Neda updates strategies to generate jobs
MANILA, Philippines — Admitting that economic growth alone was not “sufficient” to reduce poverty, Socioeconomic Planning Secretary Arsenio Balisacan laid down, on Monday, the government’s “updated” strategies to ultimately achieve inclusive growth.
But Balisacan said the country would have to sustain its gross domestic product (GDP) growth targets “over a long period”—meaning in the next five to 20 years—to “allow us to really see a major reduction in poverty.”
“Economic growth is necessary but not sufficient for poverty reduction,” he said in a press conference in Malacañang, referring to “lessons” during the first three years of implementing the Philippine Development Plan (PDP).
The government’s target is to achieve a 6.5 to 7.5 percent GDP growth in 2014, 7 to 8 percent in 2015, and 7.5 to 8.5 percent at the end of President Aquino’s term in 2016.
At present, there are 10 provinces that “have been experiencing economic growth, but the poorest families are being left behind.” Balisacan said one reason could be that “the growing sectors do not require the goods or services that the poor can provide.”
“Worse, migrants are being attracted into these cities or provinces, but they too, are unable to participate in the growth process,” he said, citing Zamboanga del Sur, Cebu, Pangasinan, Negros Occidental, Camarines Sur, Leyte, Iloilo, Sulu, Quezon, and Davao del Sur.
“These provinces, which we have labeled as Category 1 provinces, have very high numbers of the poor, although the incidence of poverty is not very high,” he said.
The National Statistical Coordination Board defines poverty incidence as “the proportion of families/individuals with per capita income/expenditure less than the per capita poverty threshold to the total number of families/individuals.”

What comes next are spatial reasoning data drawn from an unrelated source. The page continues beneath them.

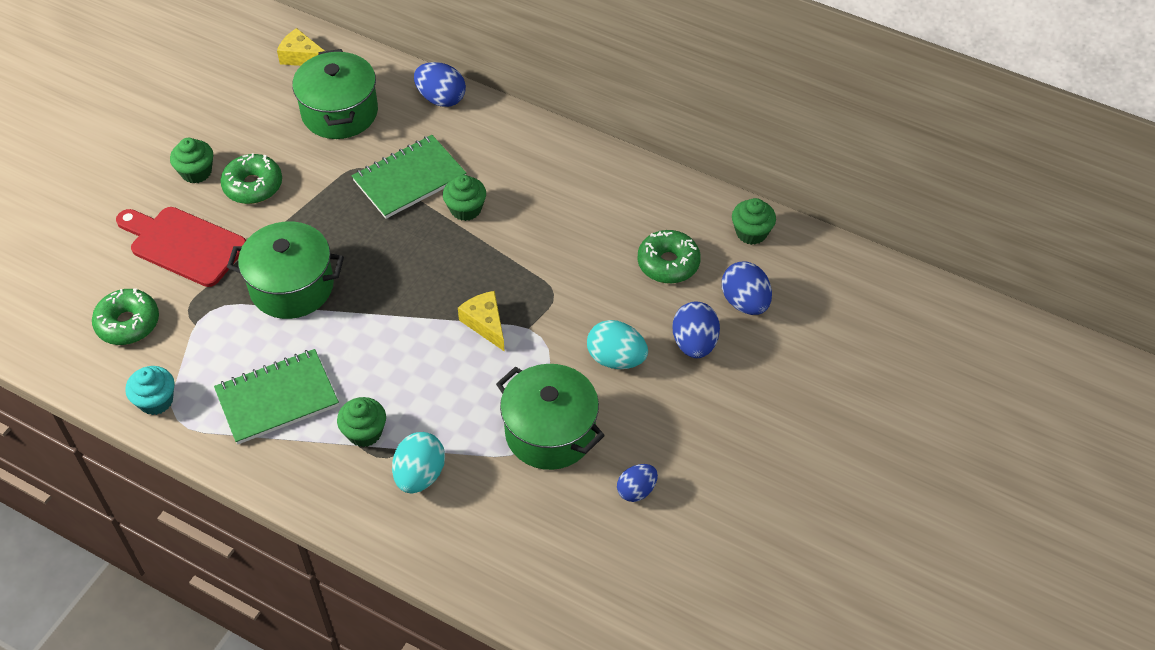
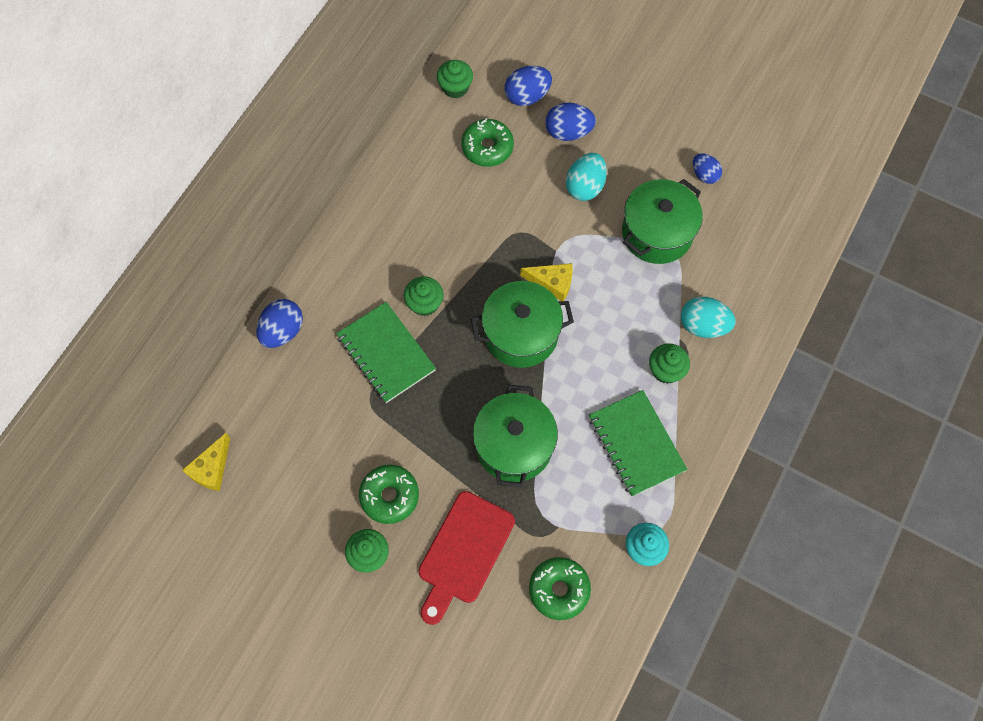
camera: 90 degrees left, 15 degrees up
green pot [292,49,378,139] -> green pot moved to [471,281,574,368]
yellow cheese [458,291,505,352] -> yellow cheese turned 135 degrees counterclockwise [520,263,573,301]

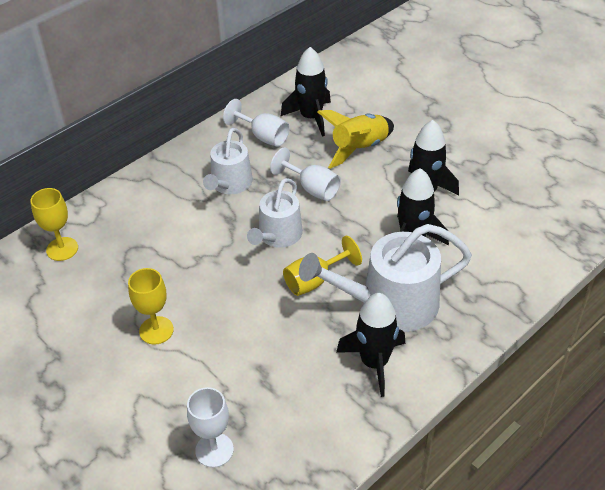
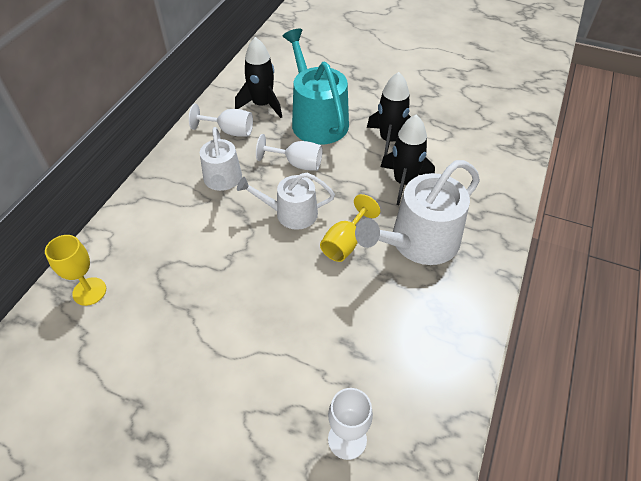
camera: 25 degrees left, 5 degrees up
yellow goblet [128,268,174,345] -> none
white watering can [247,178,303,248] -> white watering can turned 90 degrees clockwise [237,173,335,230]
yellow rocket [317,110,394,169] -> turquoise watering can [283,29,349,145]
black rocket [336,293,405,397] -> none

“We need to improve the skill sets of these poorest families, undertake more aggressive employment facilitation for better job-skills match especially concerning the poor,” Balisacan said.
“Growth and employment opportunities in these provinces need to increase even more.”
Ten “Category 2” provinces “are being left out of the growth process altogether,” the secretary said.
“Very sparsely populated and remotely located,” they are “confronted with weather disturbances and armed conflict that reinforce the state of under-development,” he added.
These are Lanao del Sur, Maguindanao, Eastern Samar, Apayao, Zamboanga del Norte, Camiguin, Saranggani, North Cotabato, Masbate, and Northern Samar.
“Increasing small businesses that are agriculture-based and are more connected to service providers in more developed areas of the region should be promoted,” Balisacan said. “This is a way of creating jobs and ensuring incomes.”
A total of 30 provinces under “Category 3” have been “exposed and prone to multiple hazards, such as landslides and flooding,” he said.
“In these provinces, the marginally non-poor people can quickly slide into poverty due to shocks or natural disasters,” he warned.
“The objective, therefore, is to make them resilient especially to the impact of natural disasters. These involve updating the geohazard maps, land use plans and even their local development plans. Residents also need to be trained on disaster response.”
Factored in the economic targets are calamities that might occur along the way. Balisacan said GDP growth projections in the next two years “would be greater if not for those disasters.”
“Disasters can negate the gains and even push back development,” he said.
“Our country is geographically located in such a way that we unfortunately have more of those typhoons and perhaps even droughts. But if we succeed in addressing these problems we outlined, we should be able to move on and still join our neighbors in terms of prosperity.”
“Overall, the ultimate goal of the updated Plan is inclusive growth.”